Among the pests investigated are maize stem borers (Busseola fusca and Chilo partellus), fruit flies (Bactrocera dorsalis) and thrips, Heliothrips haemorhoidalis, in relation to the avocado.
Research was also conducted on the Diamond Black Moth that affects vegetables, notably the cabbage family. The coffee pests studied, include the variegated coffee bug, Antestiopsis thunbergii, and the coffee white stemborer, Monochamus leuconotus.
The researchers established that due to the rising temperatures, higher altitude areas will become more suitable for the pests, and as a result the damage on crops will increase significantly. However, the studies showed that although the rising temperature is a major factor, other climatic elements, responses of natural enemies to climate change, soil status and human activity, for instance environmental degradation, are also playing a role.
A wide range of the recommendations were made to cushion farmers on the impending effects of climate change.
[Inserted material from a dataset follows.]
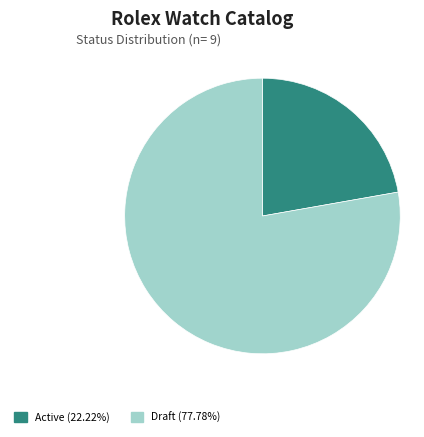

Do Draft (77.78%) and Active (22.22%) together represent more than half of the pie?

Yes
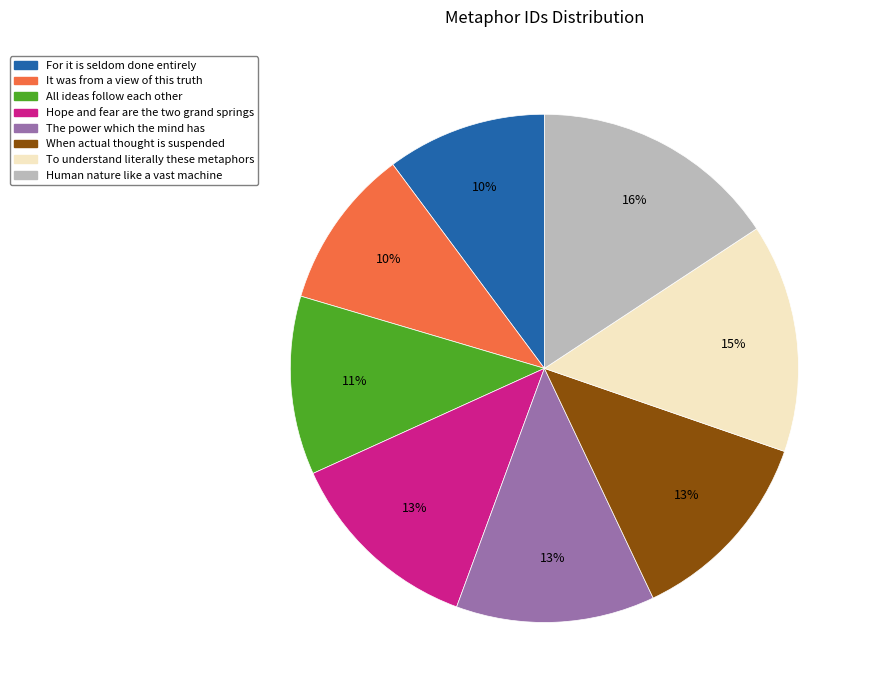

To the nearest percent, what is the difference between the largest and smallest slice percentages?

6%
Already, suitable natural enemies for the control of the stemborers have been identified and are being studied for possible release in the higher altitude areas.
Another pest, Diamond Black Moth, can effectively be biologically controlled by cotesia vestalis, a wasp that is already active in the lower altitudes. And to sustain the pollination efficiency of the honey bee, Apis mellifera, the researchers propose conservation of flowering plants and maintaining of beehives in avocado orchards.
To reduce coffee pests and diseases in present and future climatic conditions, the researchers recommend prevention of deforestation and promotion of tree planting in coffee farms.
The Coffee Research Foundation (CRF) has prepared a circular for farmers on how to cope with climate change at farm level. Shading the coffee farm by planting selected tree species will reduce temperatures by 4 degrees Celcius, according to researchers.